*TASK PROMPT*
Give the records once more, exactly as they stand.

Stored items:
== Segment start ==

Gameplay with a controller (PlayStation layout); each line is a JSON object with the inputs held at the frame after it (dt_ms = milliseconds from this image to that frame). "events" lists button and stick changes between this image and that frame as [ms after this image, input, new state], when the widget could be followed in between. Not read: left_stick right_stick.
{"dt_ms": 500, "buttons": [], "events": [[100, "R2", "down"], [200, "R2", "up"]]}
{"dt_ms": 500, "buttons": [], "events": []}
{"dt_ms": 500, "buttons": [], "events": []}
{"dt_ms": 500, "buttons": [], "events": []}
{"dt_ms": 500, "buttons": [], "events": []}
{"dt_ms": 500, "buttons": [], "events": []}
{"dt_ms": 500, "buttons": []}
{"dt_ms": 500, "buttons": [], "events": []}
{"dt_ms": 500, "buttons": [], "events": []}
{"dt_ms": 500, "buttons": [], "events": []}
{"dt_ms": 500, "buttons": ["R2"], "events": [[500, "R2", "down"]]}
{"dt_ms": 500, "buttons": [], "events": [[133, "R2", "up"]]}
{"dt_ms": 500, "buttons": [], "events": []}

== Segment end ==

*YOUR SOLUTION*
Gameplay with a controller (PlayStation layout); each line is a JSON object with the inputs held at the frame after it (dt_ms = milliseconds from this image to that frame). "events" lists button and stick changes between this image and that frame as [ms after this image, input, new state], when the widget could be followed in between. Not read: left_stick right_stick.
{"dt_ms": 500, "buttons": [], "events": [[100, "R2", "down"], [200, "R2", "up"]]}
{"dt_ms": 500, "buttons": [], "events": []}
{"dt_ms": 500, "buttons": [], "events": []}
{"dt_ms": 500, "buttons": [], "events": []}
{"dt_ms": 500, "buttons": [], "events": []}
{"dt_ms": 500, "buttons": [], "events": []}
{"dt_ms": 500, "buttons": []}
{"dt_ms": 500, "buttons": [], "events": []}
{"dt_ms": 500, "buttons": [], "events": []}
{"dt_ms": 500, "buttons": [], "events": []}
{"dt_ms": 500, "buttons": ["R2"], "events": [[500, "R2", "down"]]}
{"dt_ms": 500, "buttons": [], "events": [[133, "R2", "up"]]}
{"dt_ms": 500, "buttons": [], "events": []}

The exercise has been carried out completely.